Input data:
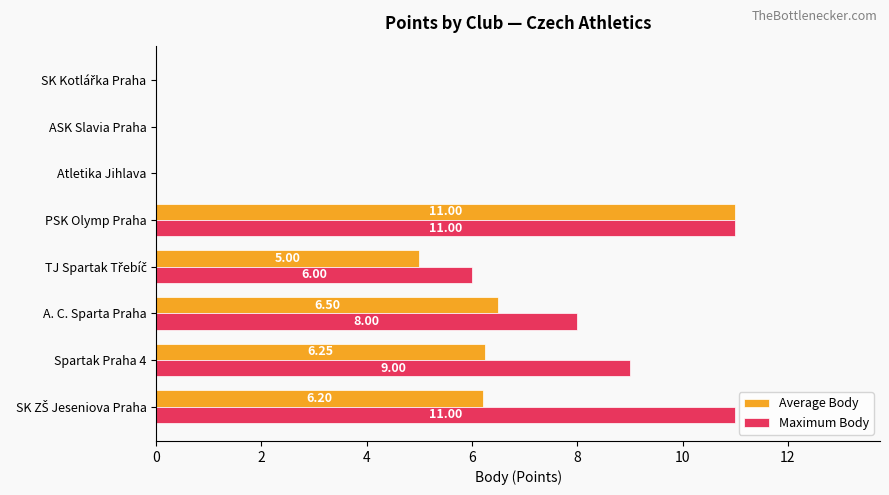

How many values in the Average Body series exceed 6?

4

--

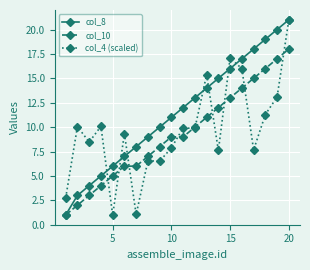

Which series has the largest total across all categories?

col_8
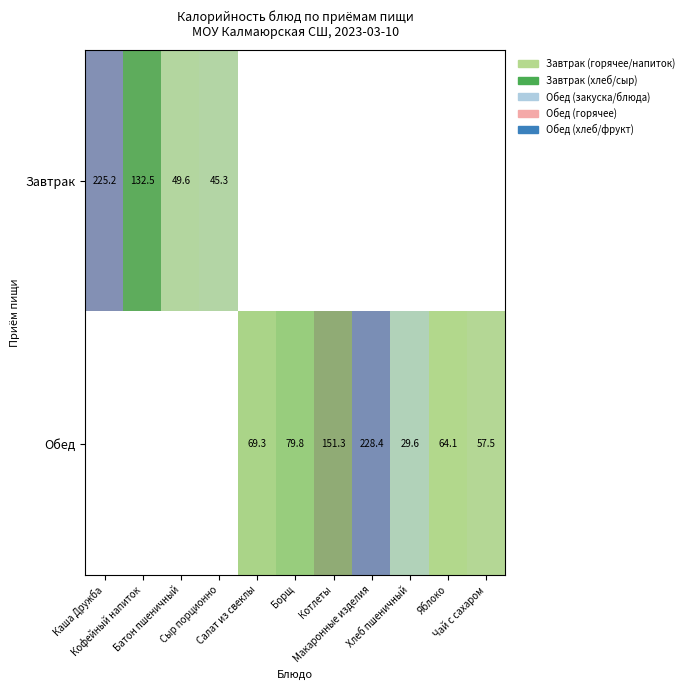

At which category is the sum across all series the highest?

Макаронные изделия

* * *

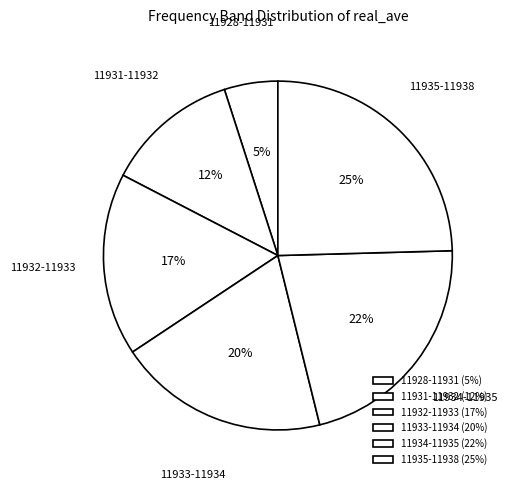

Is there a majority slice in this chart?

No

Requirement: Please write out the part of the rows above that opens with the line containing "Which series has" and closes with the line containing "At which category", copying every line word for word with both ends included. Leave the picture out of your copy.

Answer section:
Which series has the largest total across all categories?

col_8

At which category is the sum across all series the highest?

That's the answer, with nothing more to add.